Pendidikan anak usia dini adalah pondasi utama masa depan bangsa. Di sinilah karakter, keberanian, rasa ingin tahu, serta potensi kemanusiaan anak mulai dibentuk. Namun, kita menghadapi tantangan besar di era ini: anak-anak semakin kehilangan wonder – rasa takjub, rasa penasaran, dan kepekaan terhadap keajaiban dunia. Fenomena ini tidak boleh kita anggap sepele, karena wonder adalah sumber utama belajar, kreativitas, dan tumbuhnya semangat hidup dalam diri anak.
Di tengah banjir arus informasi digital, anak-anak melihat terlalu banyak tetapi mengalami terlalu sedikit. Mereka dibombardir oleh visual yang cepat dan instan, sehingga otaknya overstimulasi dan tidak lagi peka terhadap hal-hal sederhana yang dulu menjadi sumber keajaiban: suara angin, gerak semut, jatuhnya daun, atau cahaya matahari di pagi hari. Padahal, di situlah fitrah belajar seorang anak sesungguhnya lahir.

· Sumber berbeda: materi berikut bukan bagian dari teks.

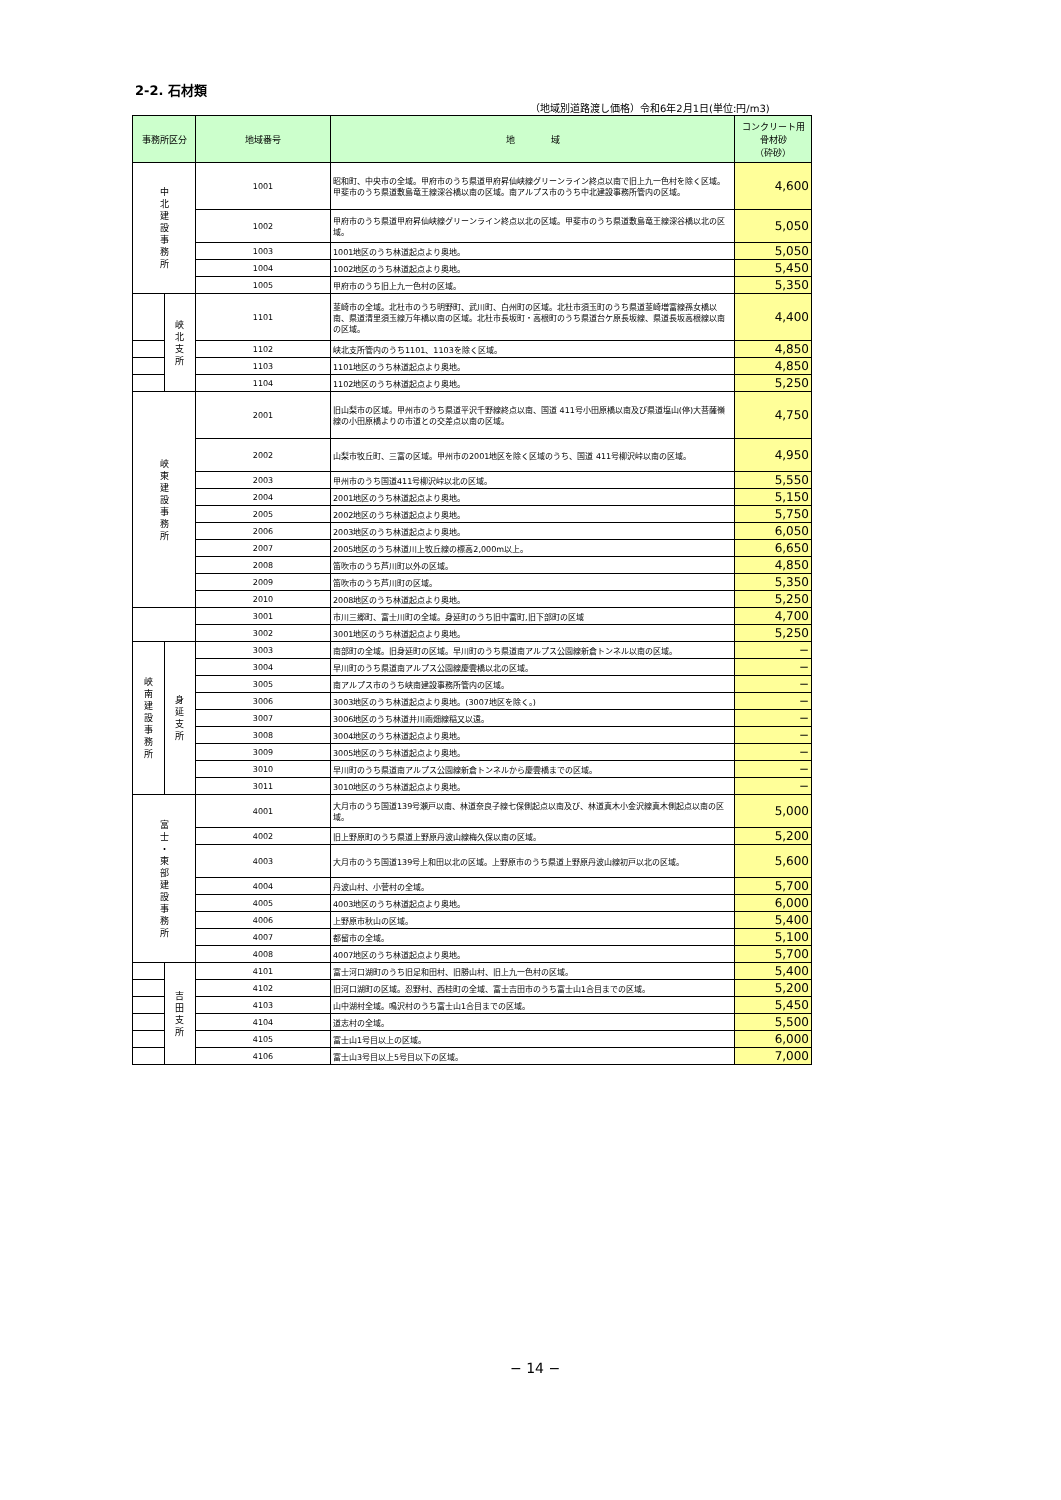2-2. 石材類
（地域別道路渡し価格）令和6年2月1日(単位:円/m3)
| 事務所区分 | | 地域番号 | 地 域 | コンクリート用 骨材砂 （砕砂） |
| --- | --- | --- | --- | --- |
| 中 北 建 設 事 務 所 | | 1001 | 昭和町、中央市の全域。甲府市のうち県道甲府昇仙峡線グリーンライン終点以南で旧上九一色村を除く区域。甲斐市のうち県道敷島竜王線深谷橋以南の区域。南アルプス市のうち中北建設事務所管内の区域。 | 4,600 |
| | | 1002 | 甲府市のうち県道甲府昇仙峡線グリーンライン終点以北の区域。甲斐市のうち県道敷島竜王線深谷橋以北の区域。 | 5,050 |
| | | 1003 | 1001地区のうち林道起点より奥地。 | 5,050 |
| | | 1004 | 1002地区のうち林道起点より奥地。 | 5,450 |
| | | 1005 | 甲府市のうち旧上九一色村の区域。 | 5,350 |
| | 峡 北 支 所 | 1101 | 韮崎市の全域。北杜市のうち明野町、武川町、白州町の区域。北杜市須玉町のうち県道韮崎増富線孫女橋以南、県道清里須玉線万年橋以南の区域。北杜市長坂町・高根町のうち県道台ケ原長坂線、県道長坂高根線以南の区域。 | 4,400 |
| | | 1102 | 峡北支所管内のうち1101、1103を除く区域。 | 4,850 |
| | | 1103 | 1101地区のうち林道起点より奥地。 | 4,850 |
| | | 1104 | 1102地区のうち林道起点より奥地。 | 5,250 |
| 峡 東 建 設 事 務 所 | | 2001 | 旧山梨市の区域。甲州市のうち県道平沢千野線終点以南、国道 411号小田原橋以南及び県道塩山(停)大菩薩嶺線の小田原橋よりの市道との交差点以南の区域。 | 4,750 |
| | | 2002 | 山梨市牧丘町、三富の区域。甲州市の2001地区を除く区域のうち、国道 411号柳沢峠以南の区域。 | 4,950 |
| | | 2003 | 甲州市のうち国道411号柳沢峠以北の区域。 | 5,550 |
| | | 2004 | 2001地区のうち林道起点より奥地。 | 5,150 |
| | | 2005 | 2002地区のうち林道起点より奥地。 | 5,750 |
| | | 2006 | 2003地区のうち林道起点より奥地。 | 6,050 |
| | | 2007 | 2005地区のうち林道川上牧丘線の標高2,000m以上。 | 6,650 |
| | | 2008 | 笛吹市のうち芦川町以外の区域。 | 4,850 |
| | | 2009 | 笛吹市のうち芦川町の区域。 | 5,350 |
| | | 2010 | 2008地区のうち林道起点より奥地。 | 5,250 |
| | | 3001 | 市川三郷町、富士川町の全域。身延町のうち旧中富町,旧下部町の区域 | 4,700 |
| | | 3002 | 3001地区のうち林道起点より奥地。 | 5,250 |
| 峡 南 建 設 事 務 所 | 身 延 支 所 | 3003 | 南部町の全域。旧身延町の区域。早川町のうち県道南アルプス公園線新倉トンネル以南の区域。 | − |
| | | 3004 | 早川町のうち県道南アルプス公園線慶雲橋以北の区域。 | − |
| | | 3005 | 南アルプス市のうち峡南建設事務所管内の区域。 | − |
| | | 3006 | 3003地区のうち林道起点より奥地。(3007地区を除く。) | − |
| | | 3007 | 3006地区のうち林道井川雨畑線稲又以遠。 | − |
| | | 3008 | 3004地区のうち林道起点より奥地。 | − |
| | | 3009 | 3005地区のうち林道起点より奥地。 | − |
| | | 3010 | 早川町のうち県道南アルプス公園線新倉トンネルから慶雲橋までの区域。 | − |
| | | 3011 | 3010地区のうち林道起点より奥地。 | − |
| 富 士 ・ 東 部 建 設 事 務 所 | | 4001 | 大月市のうち国道139号瀬戸以南、林道奈良子線七保側起点以南及び、林道真木小金沢線真木側起点以南の区域。 | 5,000 |
| | | 4002 | 旧上野原町のうち県道上野原丹波山線梅久保以南の区域。 | 5,200 |
| | | 4003 | 大月市のうち国道139号上和田以北の区域。上野原市のうち県道上野原丹波山線初戸以北の区域。 | 5,600 |
| | | 4004 | 丹波山村、小菅村の全域。 | 5,700 |
| | | 4005 | 4003地区のうち林道起点より奥地。 | 6,000 |
| | | 4006 | 上野原市秋山の区域。 | 5,400 |
| | | 4007 | 都留市の全域。 | 5,100 |
| | | 4008 | 4007地区のうち林道起点より奥地。 | 5,700 |
| | 吉 田 支 所 | 4101 | 富士河口湖町のうち旧足和田村、旧勝山村、旧上九一色村の区域。 | 5,400 |
| | | 4102 | 旧河口湖町の区域。忍野村、西桂町の全域、富士吉田市のうち富士山1合目までの区域。 | 5,200 |
| | | 4103 | 山中湖村全域。鳴沢村のうち富士山1合目までの区域。 | 5,450 |
| | | 4104 | 道志村の全域。 | 5,500 |
| | | 4105 | 富士山1号目以上の区域。 | 6,000 |
| | | 4106 | 富士山3号目以上5号目以下の区域。 | 7,000 |
− 14 −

Menurut psikologi eksistensial Rollo May, perkembangan manusia adalah perjalanan menumbuhkan diri melalui keberanian mencoba, menghadapi kecemasan, dan membangun hubungan penuh kasih. Anak tumbuh secara sehat ketika ia merasa aman, dihargai, dan diberi ruang untuk mengekspresikan jati dirinya. Ketika dunia digital merenggut keheningan, merusak fokus, dan menekan rasa ingin tahu, pendidikan harus hadir untuk mengembalikan keseimbangan itu. Keberanian anak untuk bertanya, berimajinasi, dan mengeksplorasi adalah inti perkembangan eksistensial yang tidak boleh hilang.

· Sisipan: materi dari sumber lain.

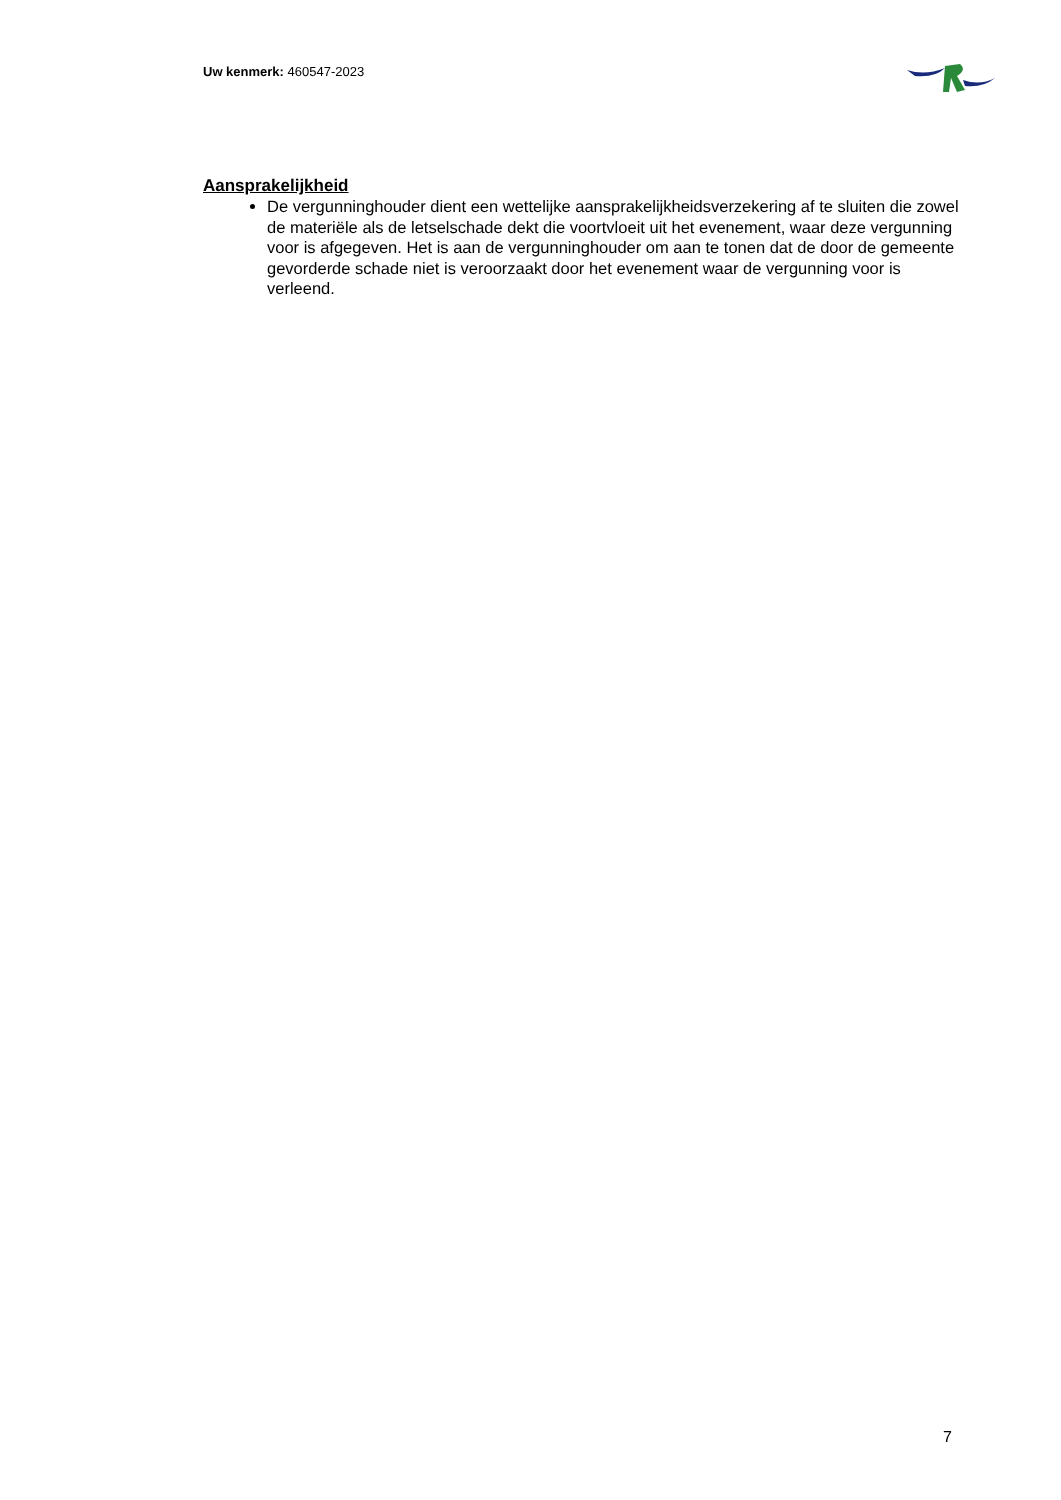Uw kenmerk: 460547-2023
Aansprakelijkheid
De vergunninghouder dient een wettelijke aansprakelijkheidsverzekering af te sluiten die zowel de materiële als de letselschade dekt die voortvloeit uit het evenement, waar deze vergunning voor is afgegeven. Het is aan de vergunninghouder om aan te tonen dat de door de gemeente gevorderde schade niet is veroorzaakt door het evenement waar de vergunning voor is verleend.
7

Maria Montessori mengingatkan bahwa anak belajar melalui pancaindra, melalui gerak, eksplorasi, dan pengalaman konkret. Ia membawa potensi bawaan yang harus dituntun, bukan dipaksa seragam. Setiap anak mengalami “masa peka”—periode emas ketika rasa ingin tahunya memuncak. Namun, ketika layar menggantikan realita, ketika jawaban diberikan terlalu cepat, dan ketika anak tidak diberi kesempatan mencoba sendiri, masa peka itu mati sebelum berkembang.
Sosiologi perkembangan menegaskan bahwa anak dibesarkan oleh budaya, keluarga, lingkungan bermain, dan suasana sosial. Di tanah Cianjur, anak-anak kita memiliki warisan budaya Sunda yang sarat nilai kesopanan, kebersamaan, dan kedekatan dengan alam. Tetapi jika lingkungan digital lebih dominan dibanding lingkungan sosial yang hidup, maka perkembangan sosial dan rasa empati anak ikut tergerus.
Karena itu, kurikulum PAUD nonformal harus disesuaikan dengan hukum perkembangan anak yang bersifat alami, manusiawi, dan kontekstual. Kita tidak boleh terjebak pada akademisasi dini. Tugas kita bukan mempercepat kemampuan baca-tulis-hitung, tetapi memulihkan kepekaan anak terhadap dunia, membangkitkan rasa ingin tahu, menumbuhkan keberanian bereksplorasi, menjaga keaslian karakter, serta menghidupkan kembali wonder dalam diri mereka.
Guru adalah fasilitator, bukan penguasa. Lingkungan belajar adalah ruang aman, bukan ruang tekanan. Pendidikan harus menyediakan keheningan, ruang untuk bertanya, kesempatan untuk salah, dan pengalaman sensorik yang kaya. Dengan memahami integrasi antara psikologi Rollo May, pendekatan Montessori, dan sosiologi perkembangan, kita menata kembali pijakan kurikulum PAUD agar berpihak pada tumbuh kembang anak secara menyeluruh.
Fenomena hilangnya wonder adalah panggilan bagi kita untuk memperbarui orientasi pendidikan. Jika kita ingin mencerdaskan kehidupan bangsa sebagaimana amanat konstitusi, maka kita harus memulainya dari hal paling mendasar: mengembalikan keajaiban di mata anak-anak kita. Dari kelas PAUD yang penuh rasa ingin tahu, kita membangun generasi Cianjur yang kreatif, mandiri, berkarakter kuat, dan mampu menjadi pemimpin masa depan.
Pendidikan bukan hanya soal apa yang diajarkan, tetapi bagaimana kita menjaga agar anak tetap merasakan dunia sebagai tempat yang menakjubkan. Di sanalah masa depan bangsa sedang menunggu untuk dilahirkan.